---------- Information given
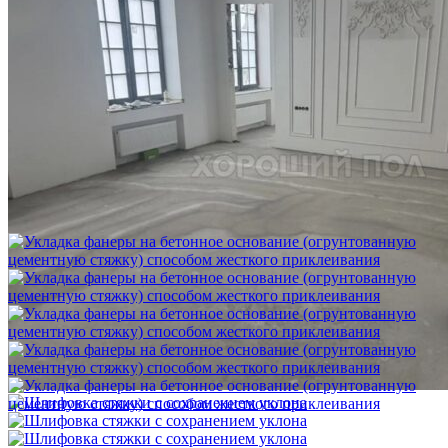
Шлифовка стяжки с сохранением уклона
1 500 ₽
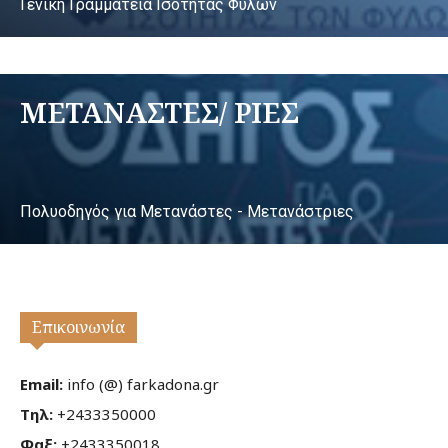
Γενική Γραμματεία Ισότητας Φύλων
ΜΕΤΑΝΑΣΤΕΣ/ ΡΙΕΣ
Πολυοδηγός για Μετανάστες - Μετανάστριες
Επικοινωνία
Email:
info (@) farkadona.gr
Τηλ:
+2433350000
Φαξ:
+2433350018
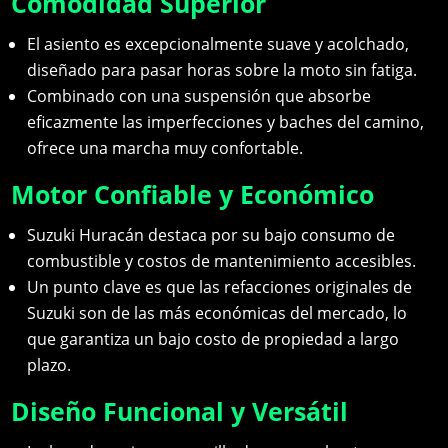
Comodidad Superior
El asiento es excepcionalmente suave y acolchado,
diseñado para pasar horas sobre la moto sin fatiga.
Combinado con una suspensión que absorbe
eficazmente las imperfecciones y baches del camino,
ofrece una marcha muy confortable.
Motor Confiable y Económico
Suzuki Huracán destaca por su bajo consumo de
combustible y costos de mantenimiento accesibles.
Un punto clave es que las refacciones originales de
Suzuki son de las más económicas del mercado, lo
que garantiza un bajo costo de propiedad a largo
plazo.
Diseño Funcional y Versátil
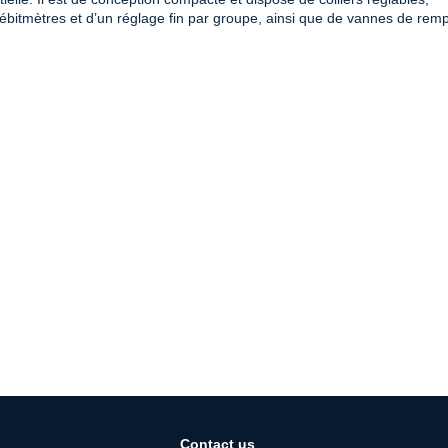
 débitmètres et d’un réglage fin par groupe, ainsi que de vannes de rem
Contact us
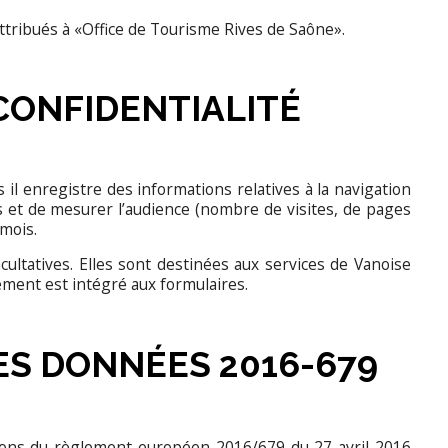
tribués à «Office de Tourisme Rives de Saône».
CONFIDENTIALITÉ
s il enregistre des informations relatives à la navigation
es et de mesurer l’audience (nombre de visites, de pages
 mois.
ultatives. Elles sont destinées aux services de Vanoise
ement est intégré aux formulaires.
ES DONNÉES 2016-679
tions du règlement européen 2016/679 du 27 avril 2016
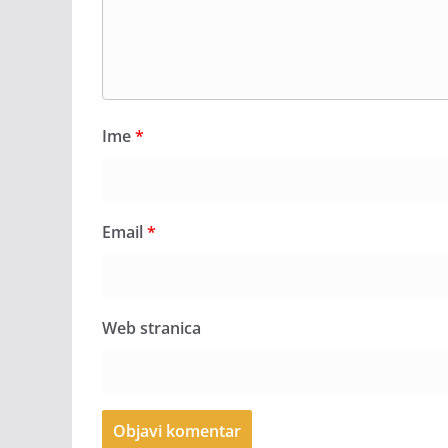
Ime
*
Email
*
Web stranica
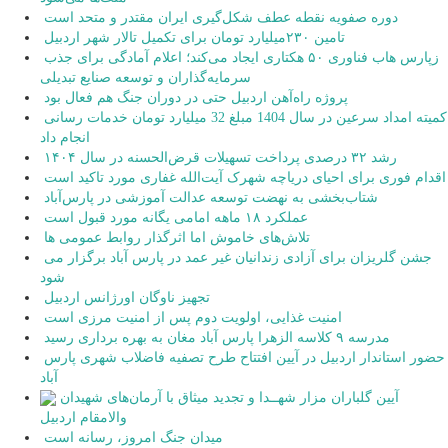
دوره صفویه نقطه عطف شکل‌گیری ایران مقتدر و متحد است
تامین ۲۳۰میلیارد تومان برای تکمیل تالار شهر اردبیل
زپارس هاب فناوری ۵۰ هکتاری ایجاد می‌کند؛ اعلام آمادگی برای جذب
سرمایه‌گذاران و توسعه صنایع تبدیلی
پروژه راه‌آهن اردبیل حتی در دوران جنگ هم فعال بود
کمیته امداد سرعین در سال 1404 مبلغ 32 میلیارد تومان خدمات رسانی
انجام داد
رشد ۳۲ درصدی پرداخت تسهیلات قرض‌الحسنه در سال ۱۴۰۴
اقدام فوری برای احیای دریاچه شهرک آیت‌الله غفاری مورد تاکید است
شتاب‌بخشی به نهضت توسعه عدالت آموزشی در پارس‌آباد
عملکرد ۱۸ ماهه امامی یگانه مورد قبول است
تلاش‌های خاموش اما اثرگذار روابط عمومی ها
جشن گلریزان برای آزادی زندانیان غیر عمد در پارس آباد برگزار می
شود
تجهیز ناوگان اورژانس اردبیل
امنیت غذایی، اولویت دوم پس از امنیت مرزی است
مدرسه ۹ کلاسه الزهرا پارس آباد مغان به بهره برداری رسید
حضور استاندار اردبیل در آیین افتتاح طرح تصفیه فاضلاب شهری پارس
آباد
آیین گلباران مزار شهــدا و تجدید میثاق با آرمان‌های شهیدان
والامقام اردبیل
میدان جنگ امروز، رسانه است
--------------------
---------- Information given
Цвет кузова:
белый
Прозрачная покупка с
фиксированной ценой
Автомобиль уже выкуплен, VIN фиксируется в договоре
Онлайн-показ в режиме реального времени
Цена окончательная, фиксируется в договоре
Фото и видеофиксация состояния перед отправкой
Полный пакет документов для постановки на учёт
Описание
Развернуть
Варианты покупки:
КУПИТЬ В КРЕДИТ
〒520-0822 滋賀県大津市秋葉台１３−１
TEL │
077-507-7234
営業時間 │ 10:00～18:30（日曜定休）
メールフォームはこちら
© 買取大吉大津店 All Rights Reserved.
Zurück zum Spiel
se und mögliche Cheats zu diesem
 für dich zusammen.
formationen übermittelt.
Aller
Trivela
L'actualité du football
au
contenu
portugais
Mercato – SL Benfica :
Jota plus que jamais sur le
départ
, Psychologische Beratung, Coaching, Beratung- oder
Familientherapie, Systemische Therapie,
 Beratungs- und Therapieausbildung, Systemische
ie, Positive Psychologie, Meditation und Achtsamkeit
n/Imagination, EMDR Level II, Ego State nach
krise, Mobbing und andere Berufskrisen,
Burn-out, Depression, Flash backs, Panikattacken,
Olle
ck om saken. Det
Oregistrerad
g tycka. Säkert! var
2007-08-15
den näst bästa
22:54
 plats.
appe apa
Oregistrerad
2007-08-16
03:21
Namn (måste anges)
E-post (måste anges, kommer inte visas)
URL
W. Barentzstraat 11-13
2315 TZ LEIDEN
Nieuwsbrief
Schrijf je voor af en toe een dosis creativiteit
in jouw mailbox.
--------------------
Exercise aim:
Find where the line with "Шлифовка стяжки с сохранением уклона" sits in the material above and where the line with "Diseño Funcional y Versátil" sits. Set down exactly the lines from the first to the second, both included and nothing else, without pictures.

Solution below:
Шлифовка стяжки с сохранением уклона
1 500 ₽
Γενική Γραμματεία Ισότητας Φύλων
ΜΕΤΑΝΑΣΤΕΣ/ ΡΙΕΣ
Πολυοδηγός για Μετανάστες - Μετανάστριες
Επικοινωνία
Email:
info (@) farkadona.gr
Τηλ:
+2433350000
Φαξ:
+2433350018
Comodidad Superior
El asiento es excepcionalmente suave y acolchado,
diseñado para pasar horas sobre la moto sin fatiga.
Combinado con una suspensión que absorbe
eficazmente las imperfecciones y baches del camino,
ofrece una marcha muy confortable.
Motor Confiable y Económico
Suzuki Huracán destaca por su bajo consumo de
combustible y costos de mantenimiento accesibles.
Un punto clave es que las refacciones originales de
Suzuki son de las más económicas del mercado, lo
que garantiza un bajo costo de propiedad a largo
plazo.
Diseño Funcional y Versátil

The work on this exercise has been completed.